If Bitcoin (BTC) was born in response to the systemic failures laid bare by one global financial crisis, then the subsequent rise of various decentralized networks can be seen as differences in opinion on the best way forward. All are in agreement that the existing financial system is broken, but are slightly at odds in terms of how to fix it. In a sense, each of these networks represents a new, if partial, vision of what could make for a better system.
For instance, we’ve seen Celo leverage cryptographic tools and mobile phones to put financial instruments into the hands of the world’s unbanked. We’ve seen Compound reduce friction in financial markets, replacing it with speed, efficiency and openness. And we’ve seen MakerDAO manage to keep something of a stable peg by way of incentives rather than physical backing. In a way, each new project represents a new and different take on what the financial system can be — or even what it should be.
Despite their differences, many of these networks share the ethos of decentralization as a foundational principle. According to the theses effectively posited by these networks, finance doesn’t need to be mediated by an oligopoly of entrenched interests and industry gatekeepers. Instead, a better system allows for broad participation, bringing the ideals of open source and decentralization to a new, more fair and more equitable market structure.
As early builders of, and participants in, this new system, we have a real shot at creating something wholly better than what has come before. But, as money and influence continue to pour into the digital asset space, the challenge becomes avoiding the centralizing tendencies that have characterized traditional finance since its inception.
How do we avoid simply recreating a new version of the same old system? The answer is part learning from the past, and part joining with and supporting the projects and teams who are truly building the financial future today.
Learn from the past to build the future
In traditional banking, centralization is the rule, making it possible for large legacy players to wield an extraordinary level of influence. To correct for this, decentralized networks have evolved myriad models of community governance. Instead of having a dozen people in a boardroom determine a given token’s destiny, these networks put their tokens’ fate in the hands of widespread user participation.
In theory, community governance involves aligning incentives around value creation, storage and transfer, now and in the future. In theory, it’s directly democratic, with the share of voice often allocated in proportion to share of stake. In practice, though, it can be a bit more complicated.
Even in an intentionally decentralized network, it’s still possible for influence to concentrate in the hands of a few large players, be they investors or service providers.
Emerging token projects, in particular, often worry about this centralizing tendency. They’re concerned, perhaps rightfully, that they’ll go through all the trouble of developing a decentralized network and governance structure only for it to be unduly influenced by a few large holders. This problem is amplified when service providers enter the picture, particularly those that only allow clients one option to stake — often together, under one umbrella.
The truth is, all of us have a role to play in keeping networks aligned with the spirit of their founding. As service and infrastructure providers, the responsibility is particularly acute. To participate responsibly, and to avoid the tendency toward centralization, we need to support decentralized networks as decentralized networks.
Align with the ethos and ecosystem
Neither users nor token projects want to see networks decentralized in name but centralized de facto. And honestly, as builders of what really could be a better, more prosperous financial future for everyone, neither should we.

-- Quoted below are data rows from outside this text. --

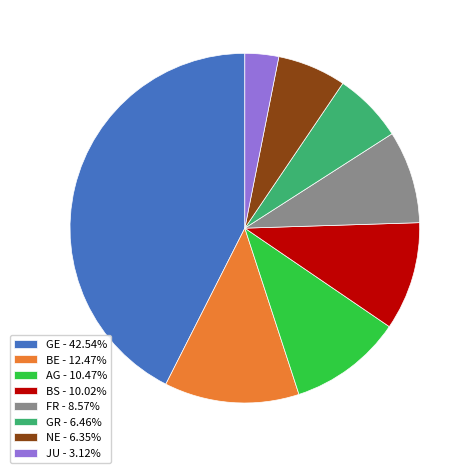

Is the sum of GR - 6.46% and GE - 42.54% greater than half?

No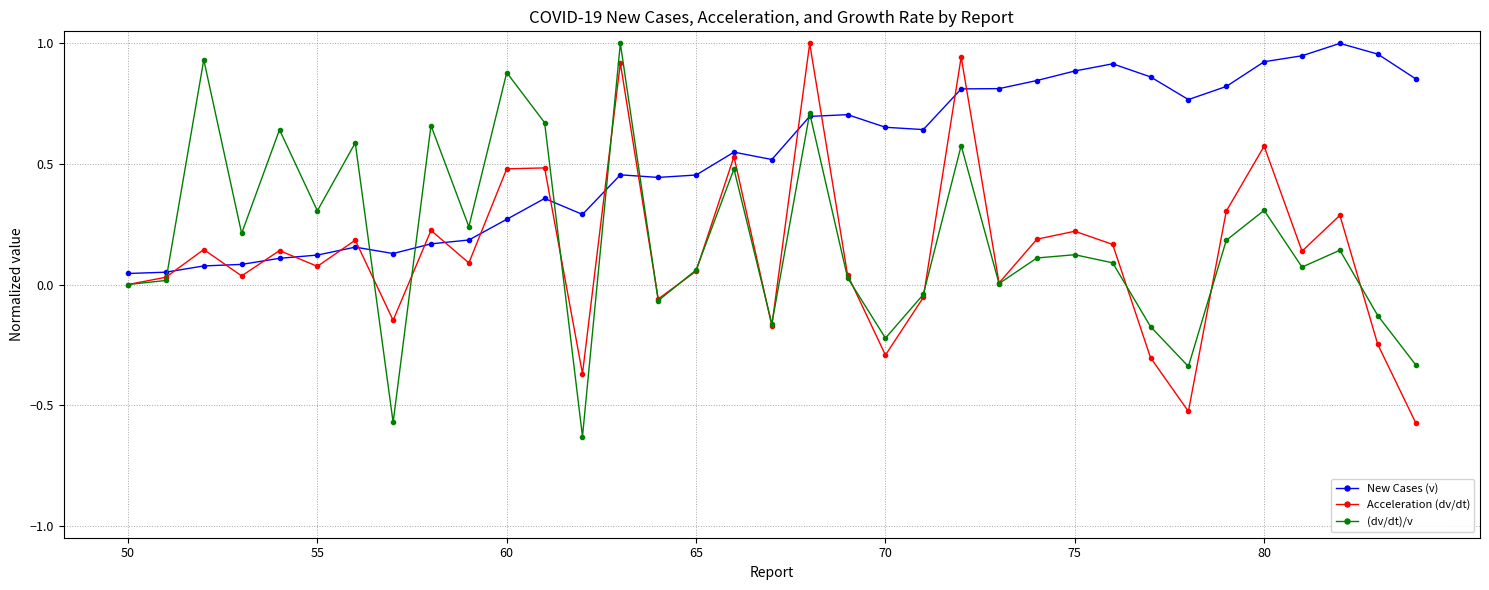

Which series has the widest spread of values?

(dv/dt)/v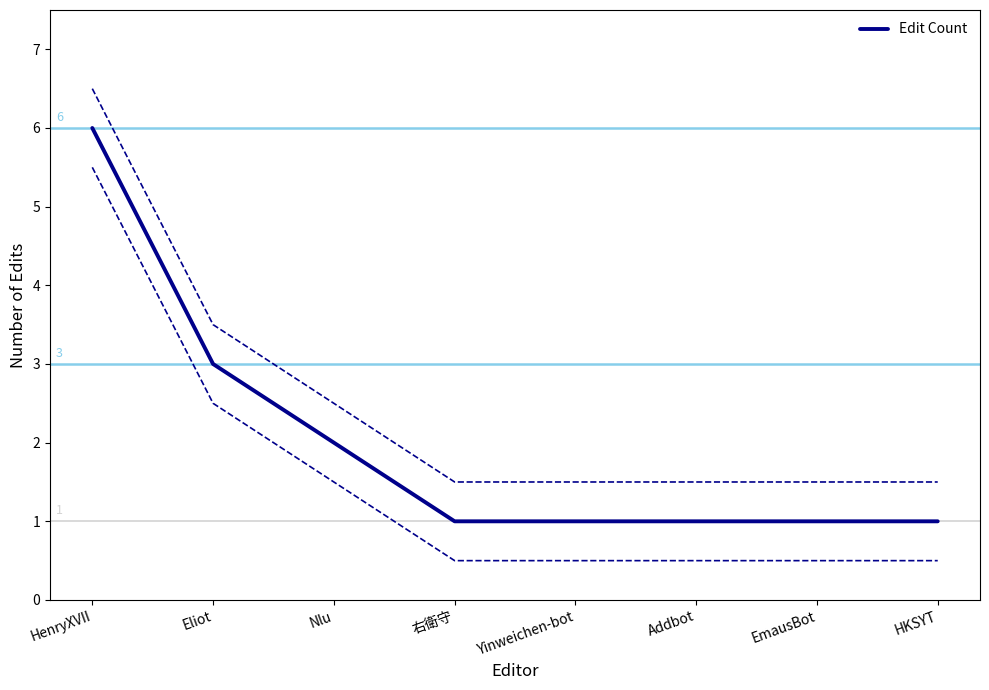

What is the maximum value shown in the chart?

6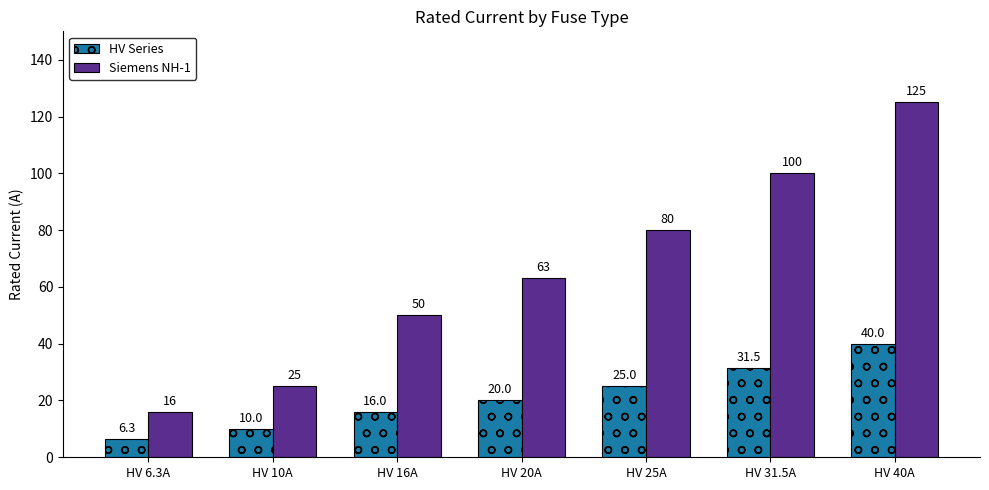

Which label corresponds to the smallest value in the chart?

HV 6.3A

Infrastructure providers need to ensure a variety of participation measures that preserve decentralization. For large service providers, that means offering holders a wide range of participatory mechanisms. It means making it possible or even easy for users to participate as they wish, either through native staking services, through third party staking providers or on their own.
Beyond enabling clients to participate on-chain, securely and as they wish, supporting the broader ecosystem really means supporting each new chain as it was intended to run. Blockchain developers have a certain vision, and service providers should meet them on their own technological terms. To do otherwise — to make new and emerging chains beholden to the technological limitations of slow-moving infrastructure — makes us not much better than the system we’re working to improve.
At the end of the day, decentralization is both the means to and the end for a better financial system — a system based on inclusion rather than exclusion, on consensus rather than decree, and on intentional, active participation rather than inertia. We may never have a better chance to fundamentally change finance than we do right now. Let’s not waste it.